IMPACT OF DIABETES MELLITUS ON STEMI PRESENTATION AND CORONARY VESSEL DISEASE IN PATIENTS UNDERGOING PCI: A CROSS-SECTIONAL STUDY
DOI:
https://doi.org/10.71000/qbshbz07Keywords:
ST-segment elevation myocardial infarction (STEMI), , Diabetes mellitus (DM), , Coronary artery disease (CAD), , Percutaneous coronary intervention (PCI) , Risk Factors, Troponin, Vascular DiseasesAbstract
Background: ST-segment elevation myocardial infarction (STEMI) remains one of the most critical manifestations of coronary artery disease, contributing significantly to global morbidity and mortality. Diabetes mellitus (DM) is recognized as an independent risk factor for adverse cardiovascular outcomes and is often associated with more complex coronary artery involvement. However, the specific relationship between diabetes and the angiographic patterns of STEMI in South Asian populations undergoing percutaneous coronary intervention (PCI) remains insufficiently characterized.
Objective: This study aimed to compare the extent of coronary vessel disease and the type of STEMI presentation between diabetic and non-diabetic patients undergoing PCI, while also describing their demographic, clinical, and procedural characteristics.

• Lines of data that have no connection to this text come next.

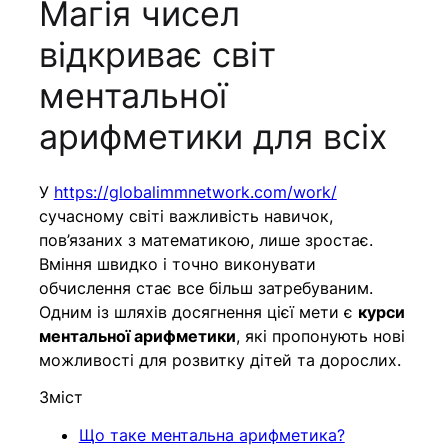
Магія чисел
відкриває світ
ментальної
арифметики для всіх
У
https://globalimmnetwork.com/work/
сучасному світі важливість навичок,
пов’язаних з математикою, лише зростає.
Вміння швидко і точно виконувати
обчислення стає все більш затребуваним.
Одним із шляхів досягнення цієї мети є
курси
ментальної арифметики
, які пропонують нові
можливості для розвитку дітей та дорослих.
Зміст
Що таке ментальна арифметика?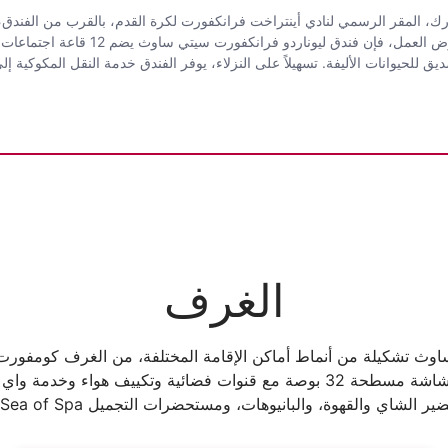
رك، المقر الرسمي لنادي أينتراخت فرانكفورت لكرة القدم، بالقرب من الفندق،
ذلك حي الأعمال المركزي ، يمكن الوصول إليه
للحيوانات الأليفة. تسهيلاً على النزلاء، يوفر الفندق خدمة النقل المكوكية إل
الغرف
اوث تشكيلة من أنماط أماكن الإقامة المختلفة، من الغرف كومفورت إ
كل منها مجهزًا بتلفزيون عالي الجودة بشاشة مسطحة 32 بوصة مع قنوات فضائية و
 الشاي والقهوة، والبانيوهات، ومستحضرات التجميل Sea of Spa المجانية.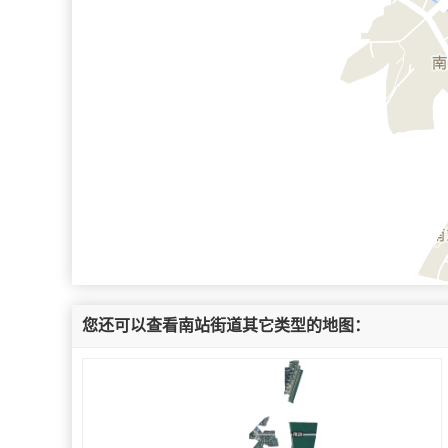
您还可以查看南站街道其它类型的地图：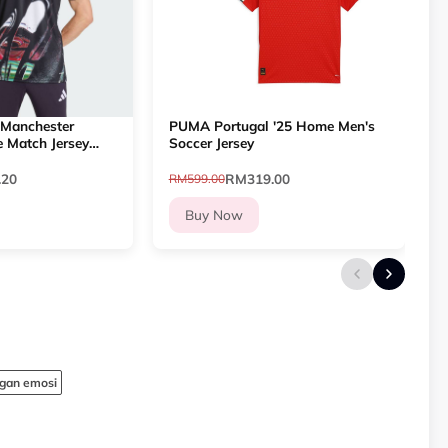
 Manchester
PUMA Portugal '25 Home Men's
a
e Match Jersey
Soccer Jersey
419
.20
RM319.00
RM599.00
R
Buy Now
gan emosi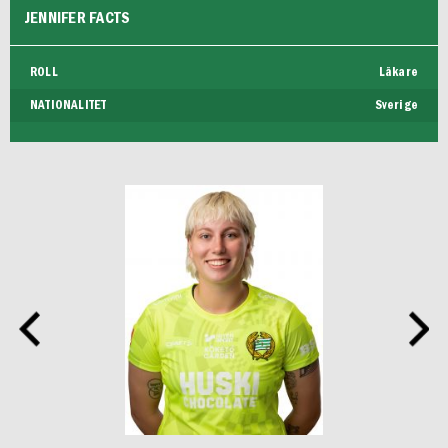
JENNIFER FACTS
FUTSAL DAM
ROLL
Läkare
NATIONALITET
Sverige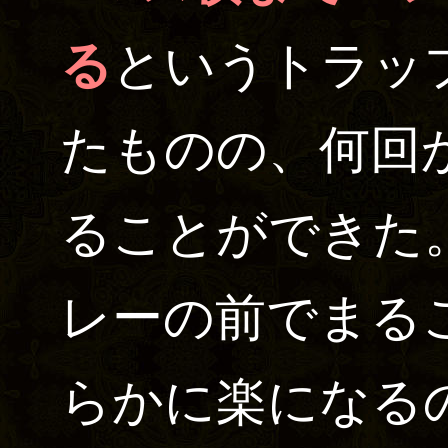
る
というトラッ
たものの、何回
ることができた
レーの前でまる
らかに楽になる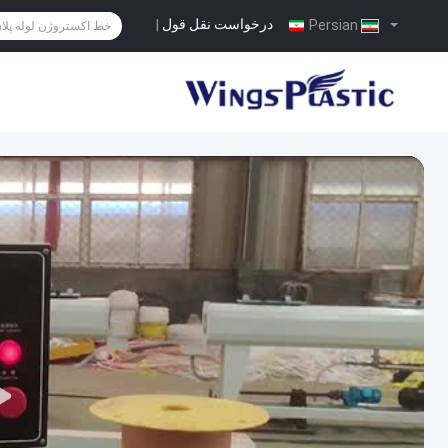
درخواست نقل قول
|
Persian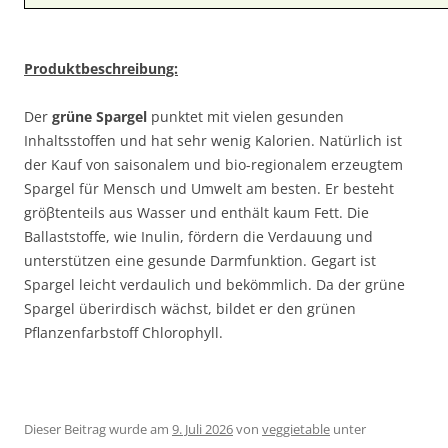
Produktbeschreibung:
Der
grüne Spargel
punktet mit vielen gesunden
Inhaltsstoffen und hat sehr wenig Kalorien. Natürlich ist
der Kauf von saisonalem und bio-regionalem erzeugtem
Spargel für Mensch und Umwelt am besten. Er besteht
gröβtenteils aus Wasser und enthält kaum Fett. Die
Ballaststoffe, wie Inulin, fördern die Verdauung und
unterstützen eine gesunde Darmfunktion. Gegart ist
Spargel leicht verdaulich und bekömmlich. Da der grüne
Spargel überirdisch wächst, bildet er den grünen
Pflanzenfarbstoff Chlorophyll.
Dieser Beitrag wurde am
9. Juli 2026
von
veggietable
unter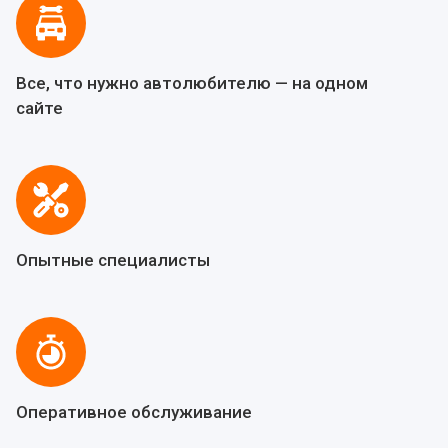
Все, что нужно автолюбителю — на одном
сайте
Опытные специалисты
Оперативное обслуживание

Methods: A cross-sectional observational study was conducted at the Peshawar Institute of Cardiology from January to June 2025. A total of 150 patients with STEMI who underwent PCI were enrolled. Inclusion criteria required age ≥18 years, confirmation of STEMI through clinical presentation, electrocardiographic changes, and elevated cardiac biomarkers. Patients with prior CABG, advanced malignancy, or end-stage renal failure were excluded. Data collected included demographics, comorbidities, initial troponin levels, angiographic findings, and procedural characteristics. Patients were stratified by diabetes status. Descriptive statistics and chi-square tests were applied, with significance set at p < 0.05.
Results: The mean age of patients was 58.03 ± 10.74 years (range 34–79), with 71.3% males and 28.7% females. Hypertension (68%) and diabetes (28%) were the most frequent comorbidities, followed by tobacco use (14%). Initial troponin values ranged from 2.0 to 50,000 ng/mL (mean 12,111.50 ± 18,556.98). Coronary angiography revealed single-vessel disease in 44.0%, double-vessel disease in 36.7%, and triple-vessel disease in 19.3%. Among diabetic patients (n = 42), single-vessel disease was present in 42.9%, double-vessel in 35.7%, and triple-vessel in 21.4%. In the same group, 47.6% underwent PCI for primary indication, while anterior, lateral, and inferior wall STEMI presentations were seen in 19.0%, 23.8%, and 9.5% respectively. Statistical analysis demonstrated no significant association between diabetes and vessel involvement (p = 0.921) or type of STEMI presentation (p = 0.804).
Conclusion: Diabetes mellitus was not significantly associated with the angiographic extent of coronary disease or the clinical presentation of STEMI in this cohort. These findings underscore the importance of comprehensive risk factor management in all STEMI patients undergoing PCI, regardless of diabetic status.